While a gin and tonic with a lime is a classic cocktail, there are other spirits that go well with the simultaneously sweet and bitter nature of tonic water. Vodka is another popular pairing. Irish whiskey, rum, and tequila can also be served with the bubbly beverage. No matter what mix-in you choose, drinks with tonic water most often keep it simple and contain few ingredients, often just the spirit, tonic, lime, and ice. As a nonalcoholic tonic sipper, Eater notes that espresso tonic — made simply with shots of espresso, tonic water, and ice — has proved a popular mix in recent years.

Is quinine safe?

While the quinine content of tonic was originally intended to keep drinkers healthy, when consumed in large quantities, quinine can cause problems. Medical News Today notes that the derivative of the cinchona tree bark should only be consumed in small doses. In fact, says Medical News Today, only a very specific amount, 83 parts per million, has been approved by the United States Food and Drug Administration (FDA) in carbonated beverages. At this small amount, a negative reaction to the beverage is unlikely. 

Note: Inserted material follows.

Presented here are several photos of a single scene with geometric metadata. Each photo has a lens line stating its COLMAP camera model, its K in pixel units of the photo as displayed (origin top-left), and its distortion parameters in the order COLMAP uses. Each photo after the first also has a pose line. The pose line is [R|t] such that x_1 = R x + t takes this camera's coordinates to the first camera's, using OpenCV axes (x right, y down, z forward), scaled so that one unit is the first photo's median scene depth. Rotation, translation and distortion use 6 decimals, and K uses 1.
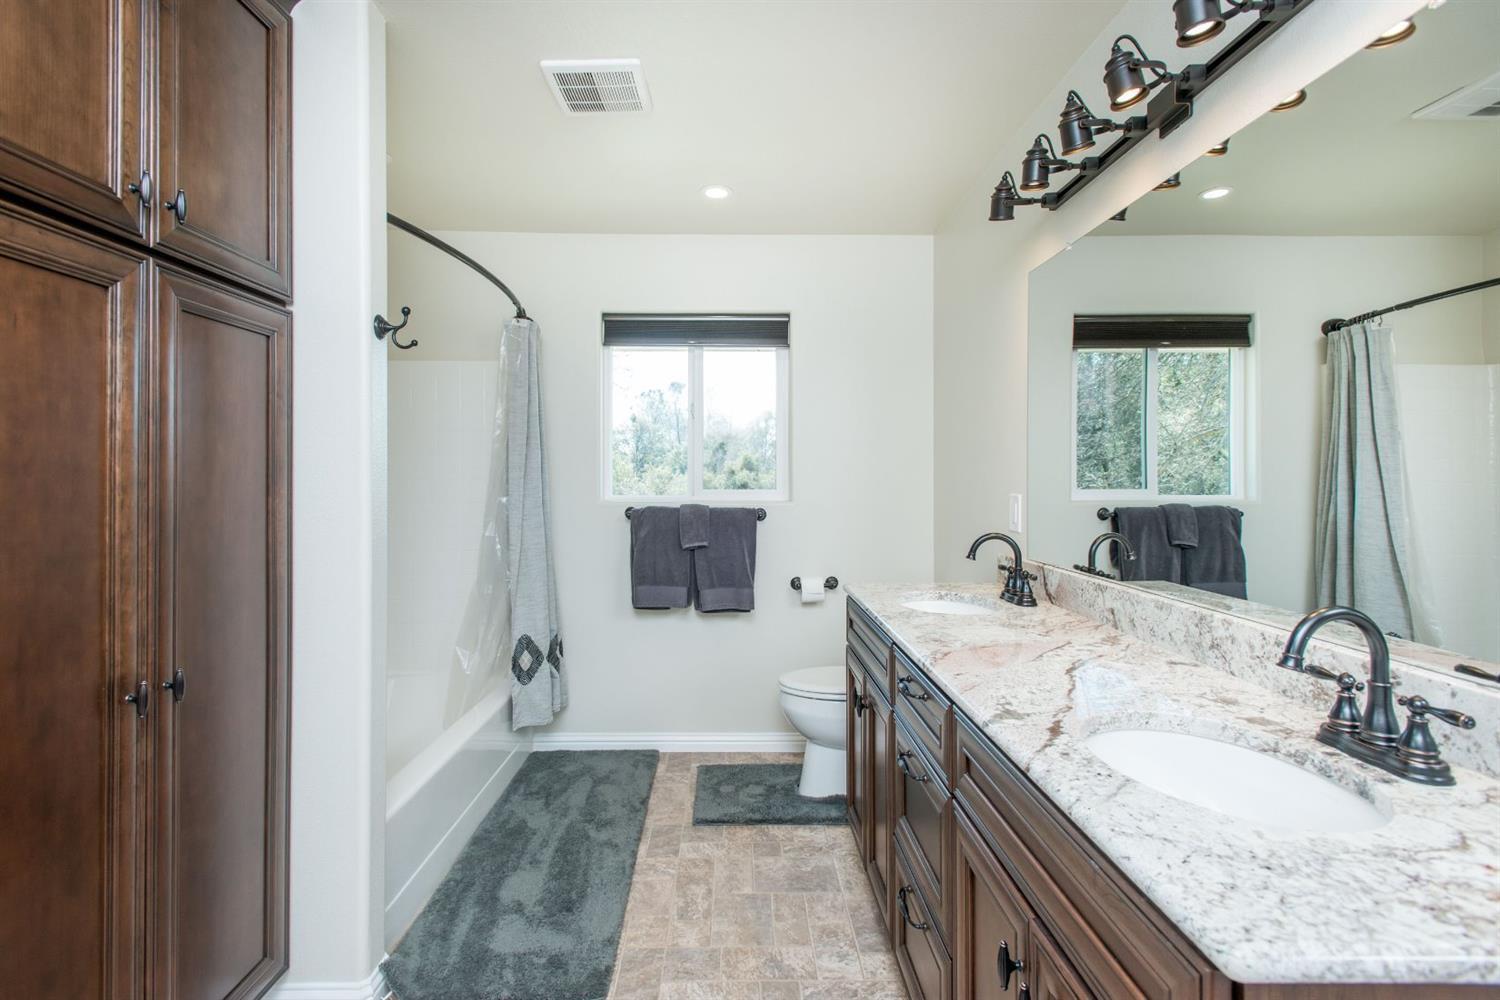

Some even say that tonic water can have positive impacts, like helping reduce leg cramps. But Medical News Today notes that people taking medications that also contain quinine or folks with certain health conditions should remain cautious of their quinine intake. Mixology adds that while a quinine cap on how much to add to beverages is not unique to the United States, it's hardly necessary, as more than the suggested quantity of quinine renders an undrinkable bitter beverage, anyways.

Tonic water vs. other sparkling mixers

Tonic water often shares the shelves of grocery or liquor stores with other popular carbonated mixers such as club soda and seltzer or soda water. So what is the difference between all these sparklers? 

While the basis of these carbonated waters are all water that has been injected with carbon dioxide, notes Healthline, they are all slightly different. Tonic is probably the most unique taste-wise, as it is the only one with sugar and quinine, meaning it is also the only one that contains calories. In comparison, club soda is carbonated water with added minerals like sodium bicarbonate or sodium chloride, says Healthline, giving the drink a slightly salty, dynamic taste. Seltzer or soda water is the plainest of the three, and contains no added flavors, ingredients or minerals — it is simple water injected with Co2. In comparison, tonic acts as a mixer in between the flavorless nature of other sparkling waters and the very sweet, syrup flavor of sodas.

One other difference should be noted: Quinine is an alkaloid, which makes tonic water glow under UV lights (via Mixology).

So pop open your favorite spirit, splash in some tonic, squeeze in a lime and enjoy an iconic tonic cocktail for yourself!